• DATA PROVIDED:
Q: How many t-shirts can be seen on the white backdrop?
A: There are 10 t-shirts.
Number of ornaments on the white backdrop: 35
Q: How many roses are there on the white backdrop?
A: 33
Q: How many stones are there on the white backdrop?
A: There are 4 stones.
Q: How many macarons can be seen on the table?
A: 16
==
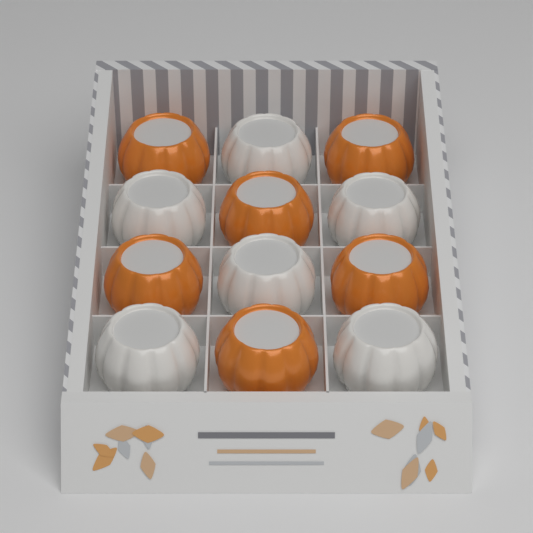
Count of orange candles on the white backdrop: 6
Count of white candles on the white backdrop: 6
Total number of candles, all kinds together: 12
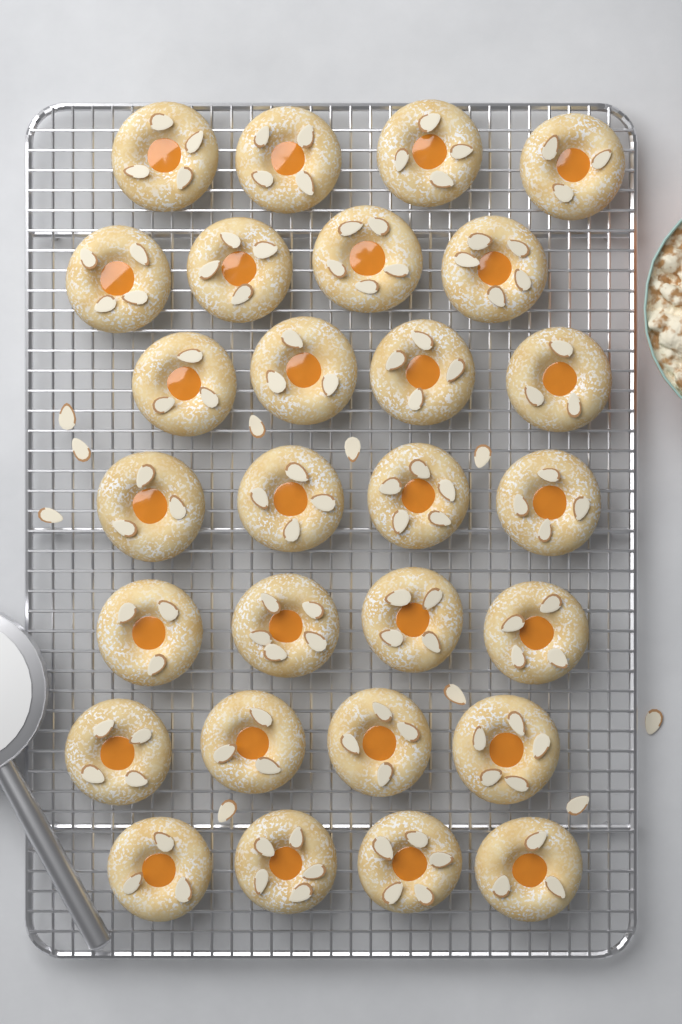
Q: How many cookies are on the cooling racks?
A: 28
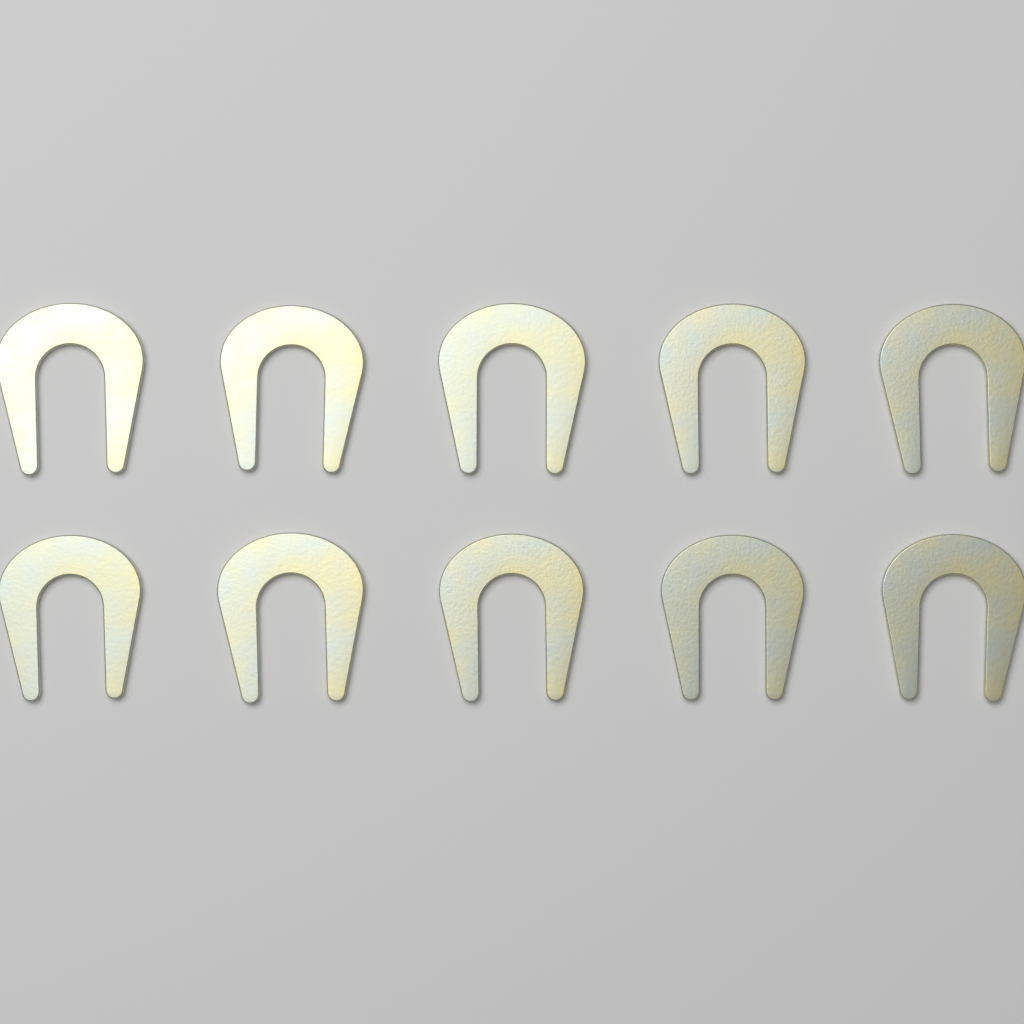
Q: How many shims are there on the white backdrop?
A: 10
---
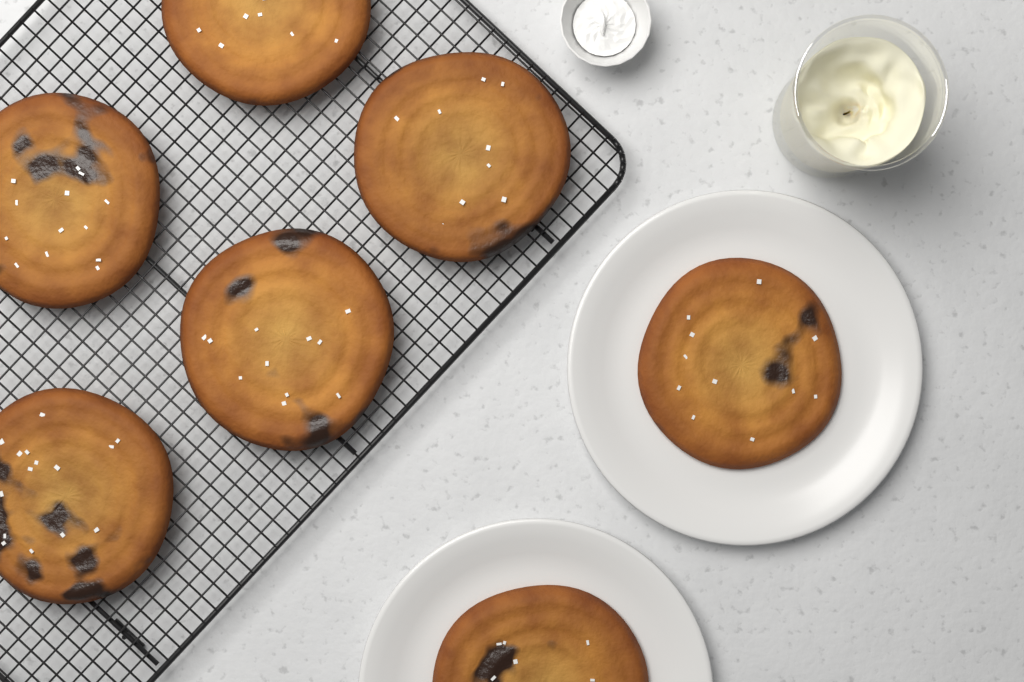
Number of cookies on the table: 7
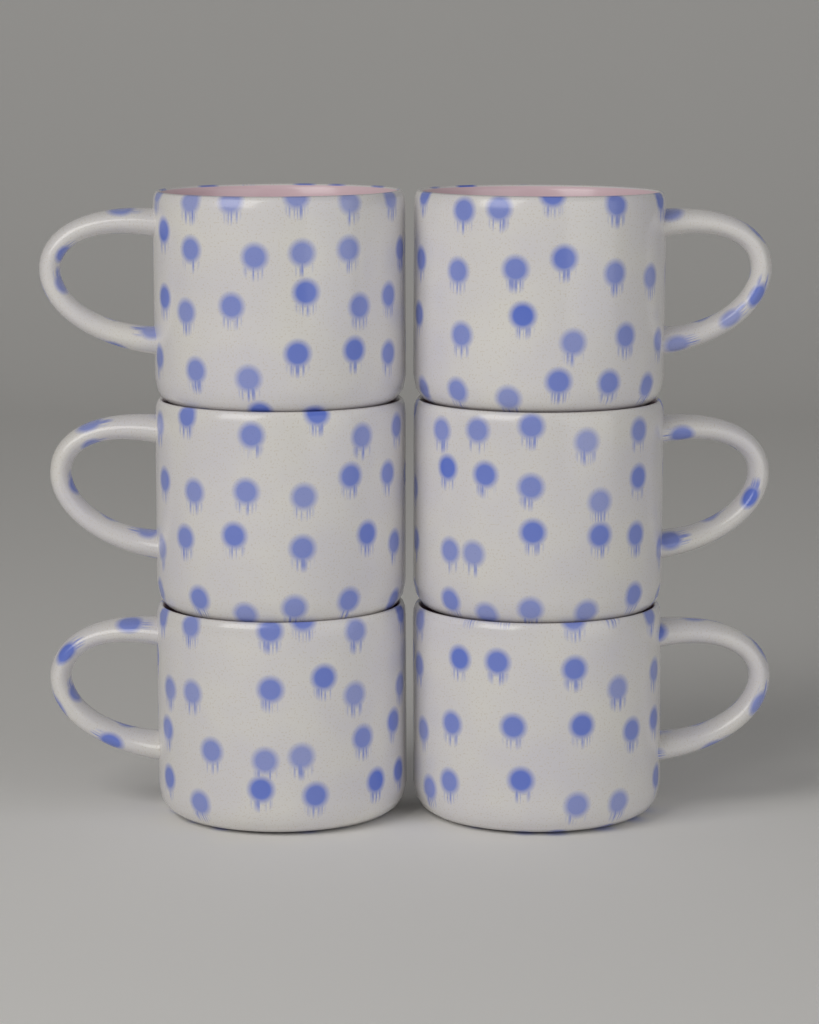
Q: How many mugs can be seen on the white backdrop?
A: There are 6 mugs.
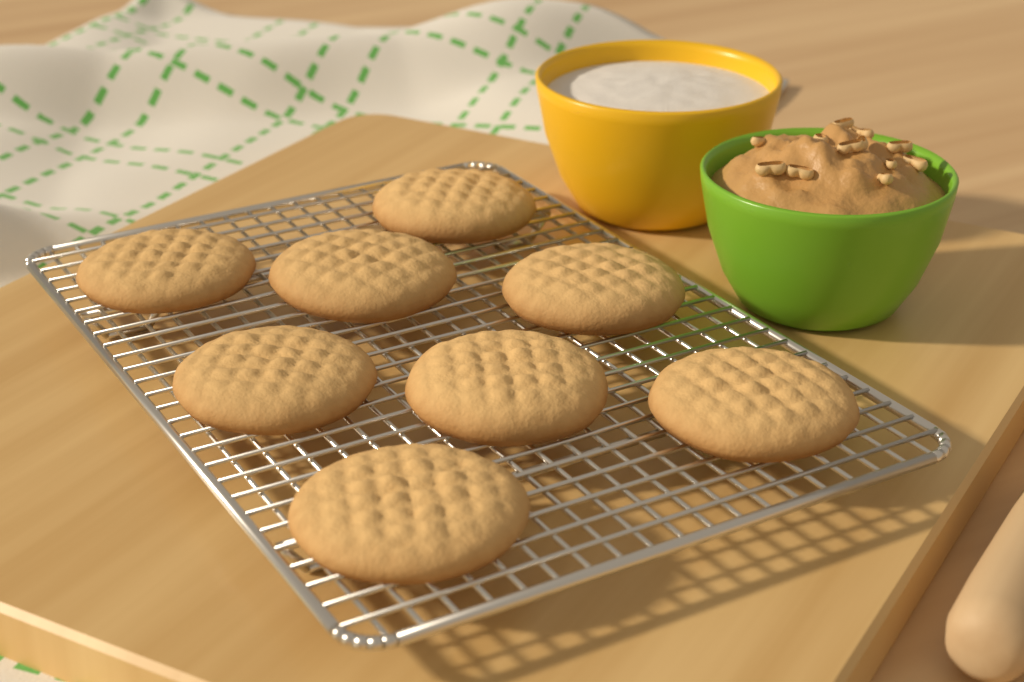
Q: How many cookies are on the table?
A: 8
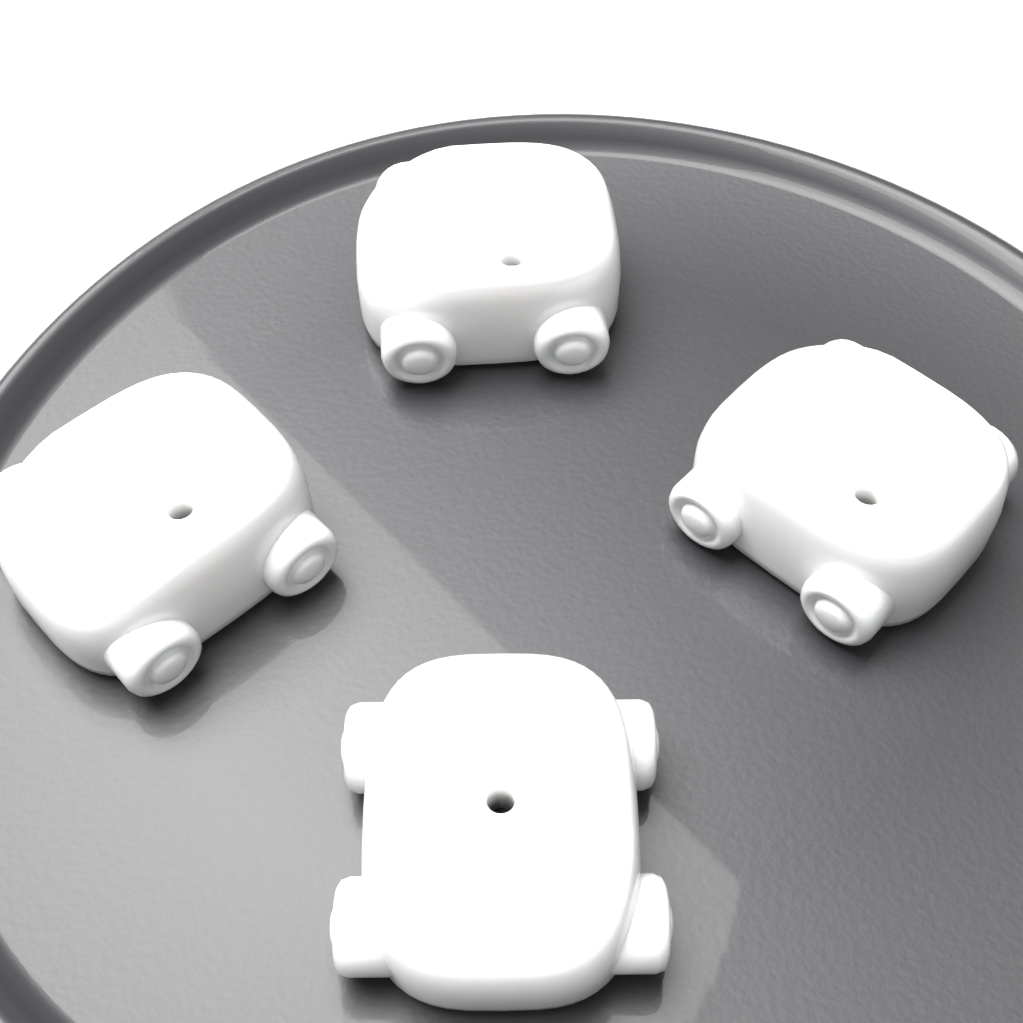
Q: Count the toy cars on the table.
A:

• SHORT PROBLEM: How many lines in the entries above contain the word "seen"? Reply with the number alone.

• TASK ANSWER: 3